◆ TEKS DOKUMEN ◆
• • •
Keistimewaan kebangsaan Indonesia terletak dalam realitas bahwa sebuah komunitas yang dibayangkan (imagined community) itu tidak berangkat dari etnisitas atau kelokalan yang homogen seperti yang terjadi di sebagian besar imagined communities Eropa Barat. Keistimewaan kebangsaan Indonesia justru terletak pada kebhinekaan yang dikelola bersama dalam pengakuan sosial yang setara.

Jurang antara cita-cita dan norma yang dimuliakan tersebut dengan realitasnya yang belum terwujud merupakan sebuah sumber idealisme kebangsaan yang dapat menjadi dorongan bagi seluruh elemen bangsa dan negara untuk terus memperjuangkan perwujudan Indonesia yang dibayangkan sebagai sebuah rumah yang dapat menerima dan merangkul seluruh warga negara tanpa kecuali.
• • •
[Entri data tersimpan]
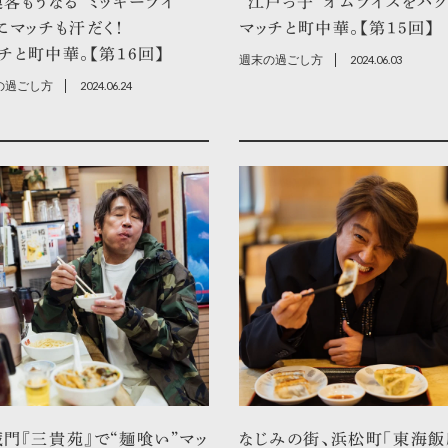
客もうなる“ミッキーライ
“江戸っ子”オムライスをパク
にマッチも汗だく！
マッチと町中華。【第15回】
チと町中華。【第16回】
週末の過ごし方
2024.06.03
の過ごし方
2024.06.24
門『三貴苑』で“麺喰い”マッ
なじみの街、浜松町「東海飯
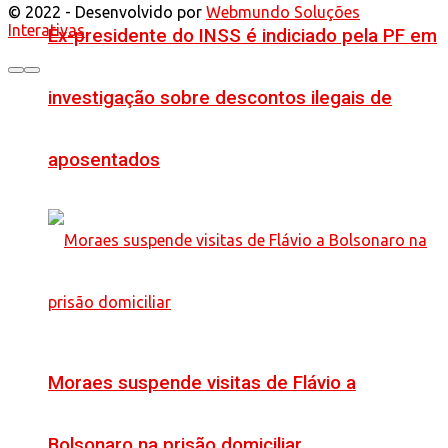
© 2022 - Desenvolvido por
Webmundo Soluções
Interativas
Ex-presidente do INSS é indiciado pela PF em
investigação sobre descontos ilegais de
aposentados
Moraes suspende visitas de Flávio a
Bolsonaro na prisão domiciliar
• • •
◆ PERINTAH 1 ◆
Menurut teks tentang kebangsaan Indonesia, di mana sebenarnya letak keistimewaan kebangsaan Indonesia?
◆ PERINTAH 2 ◆
Teruskan teks tentang kebangsaan Indonesia mulai dari sesudah kalimat terakhirnya.
Materi ini tidak diperlukan untuk mengerjakan tugas.

◆ KOLOM JAWABAN 1 ◆
Keistimewaan kebangsaan Indonesia terletak pada kebhinekaan yang dikelola bersama dalam pengakuan sosial yang setara.

◆ KOLOM JAWABAN 2 ◆
Sinergi berbagai pihak –yang selama ini sudah dilakukan- tentu terus dibutuhkan bagi terealisasinya cita-cita tersebut di tengah-tengah kritik yang pasti muncul dan juga tantangan-tantangan yang menghadang. “Langkah-langkah itu adalah bagian dari kemajuan dan pendewasaan signifikan dalam upaya-upaya mewujudkan inklusifitas kebangsaan Indonesia dan demokrasinya. Perjalanan itu kini menjadi lebih indah karena telah mengikutsertakan warga penghayat, masyarakat adat dan warga agama leluhur. Kita semua adalah anggota setara dalam perjalanan indah yang berdasarkan sekaligus berusaha menuju kebangsaan dan kewargaan Indonesia yang setara.” Demikian yang disebutkan Prof. Robert W. Hefner di akhir pidatonya dalam The First International Conference on Indigenous Religions. (A.K.P/SATUNAMA)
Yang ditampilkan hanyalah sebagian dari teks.